Opinion: Forgetting Our Autonomous Culture

I’ve often wondered when we could stop beating ourselves up for all the little things we don’t understand — like how to live our lives in a way that’s true to ourselves while still…

Opinion: Forgetting Our Autonomous Culture

I’ve often wondered when we could stop beating ourselves up for all the little things we don’t understand — like how to live our lives in a way that’s true to ourselves while still accommodating the world around us. I’ve spent a lot of time lamenting how much we’re in our heads, how constant chatter we’re expected to be in our day-to-day work, dating, parenting, and just about everything else. It’s all so much automatic stuff — so much that our heads have become a sort of sanctuary from the world around us.

But when we’re constantly questioning, stressing, analyzing, and second-guessing our lives, how can we trust ourselves to follow our own paths and dive into the nitty-gritty of growing?
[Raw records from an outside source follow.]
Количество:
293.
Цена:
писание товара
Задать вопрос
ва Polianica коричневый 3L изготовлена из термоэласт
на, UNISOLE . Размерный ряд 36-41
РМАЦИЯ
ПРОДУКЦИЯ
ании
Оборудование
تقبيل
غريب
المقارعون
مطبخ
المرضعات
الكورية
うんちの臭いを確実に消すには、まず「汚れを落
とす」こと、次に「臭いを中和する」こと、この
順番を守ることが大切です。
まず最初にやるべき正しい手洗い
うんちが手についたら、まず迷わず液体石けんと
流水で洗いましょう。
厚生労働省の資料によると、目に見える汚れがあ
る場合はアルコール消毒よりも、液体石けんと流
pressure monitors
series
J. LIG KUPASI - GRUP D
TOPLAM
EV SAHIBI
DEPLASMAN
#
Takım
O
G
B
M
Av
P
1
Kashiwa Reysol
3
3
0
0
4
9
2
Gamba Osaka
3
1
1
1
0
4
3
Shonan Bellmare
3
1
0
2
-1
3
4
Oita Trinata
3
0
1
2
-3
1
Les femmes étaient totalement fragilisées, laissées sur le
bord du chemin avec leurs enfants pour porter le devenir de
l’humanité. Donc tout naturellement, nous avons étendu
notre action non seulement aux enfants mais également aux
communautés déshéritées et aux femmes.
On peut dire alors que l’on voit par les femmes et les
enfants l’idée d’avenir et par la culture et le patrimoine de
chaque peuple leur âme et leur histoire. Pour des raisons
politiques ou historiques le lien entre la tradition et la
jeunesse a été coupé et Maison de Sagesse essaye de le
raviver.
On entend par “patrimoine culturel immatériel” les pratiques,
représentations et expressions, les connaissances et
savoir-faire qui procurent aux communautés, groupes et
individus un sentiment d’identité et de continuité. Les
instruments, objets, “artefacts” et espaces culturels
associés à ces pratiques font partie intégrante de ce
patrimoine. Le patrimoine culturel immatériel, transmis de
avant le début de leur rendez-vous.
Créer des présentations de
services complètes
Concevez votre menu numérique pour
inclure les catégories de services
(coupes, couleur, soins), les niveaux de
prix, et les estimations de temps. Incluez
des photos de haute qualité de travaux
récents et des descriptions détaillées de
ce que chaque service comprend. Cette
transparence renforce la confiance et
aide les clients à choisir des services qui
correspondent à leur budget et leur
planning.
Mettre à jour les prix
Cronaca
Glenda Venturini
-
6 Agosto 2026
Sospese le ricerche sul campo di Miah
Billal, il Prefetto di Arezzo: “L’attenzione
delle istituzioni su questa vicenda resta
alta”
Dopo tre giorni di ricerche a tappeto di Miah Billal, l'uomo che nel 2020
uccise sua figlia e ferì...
When can we have trust in a world that demands so much from us but has so little to offer? When do we learn to let go of our worrywarts and egoists, and embrace the softer version of ourselves?

Being honest about our shortcomings is a necessary first step. We should put our failures out there and take responsibility for them. We should find out who we really are without thinking, “I should be doing X.” And we should stop beating ourselves up over things that we can’t change or keep perfect. Sometimes, our brain’s antennae are so finely tuned to something that we think it must be true, and we will interpret any problem or instance where we don’t exhibit it, or don’t meet some other standard, as proof of the end of the world — because that’s a strong feeling to have.

We need to accept that our lives may be atypical, and that sometimes we will make mistakes. (People are imperfect.) That we are not the only one to get frustrated by taking too long in the shower, or to feel frustrated that our kids don’t want to do our bidding or to get excited about a new ball. That we may seem wrong to our peers, or caught off guard when a colleague doesn’t treat us with the respect we would expect — especially if we’re living in a place where hostility is the norm. It’s natural and healthy to wrestle with how to better shape our life so we can live it the way we want to. But there’s a lot of brainwashing going on about what we should be: “You should look this way” or “You should do that.” Some things are just out of our grasp, and we need to figure out why that’s the case. “You are who you are” is not a statement that we necessarily want to believe, and trying to find a new way to say it will only make us more concerned about changing who we are in some way. Sometimes, our brain will listen to what we say, and at other times it’ll refuse to. And when it won’t, don’t beat yourself up over it.

There are long-term strategies for tuning out our thoughts and abandoning our parochial identity, but some of the best are at the forefront of our minds now. Self-reflection is one. In this scientific age, it feels like our minds are never at rest; we’re constantly alert for threats to our health, our studies, or our way of life. So we have to keep reminding ourselves that our stress doesn’t necessarily mean we’re out of tune with ourselves. Self-reflection may just be the most direct step. It’s not easy and it may not always be positive, but it’s our best hope of living a life worth living.

For more thoughts on the day, read Virginia Ragsdale and Connie Wang’s “Beyond the Mask,” written as part of New York Times Op-Ed Project. You can read previous Op-Ed columns from these authors, as well as others, on the program’s website.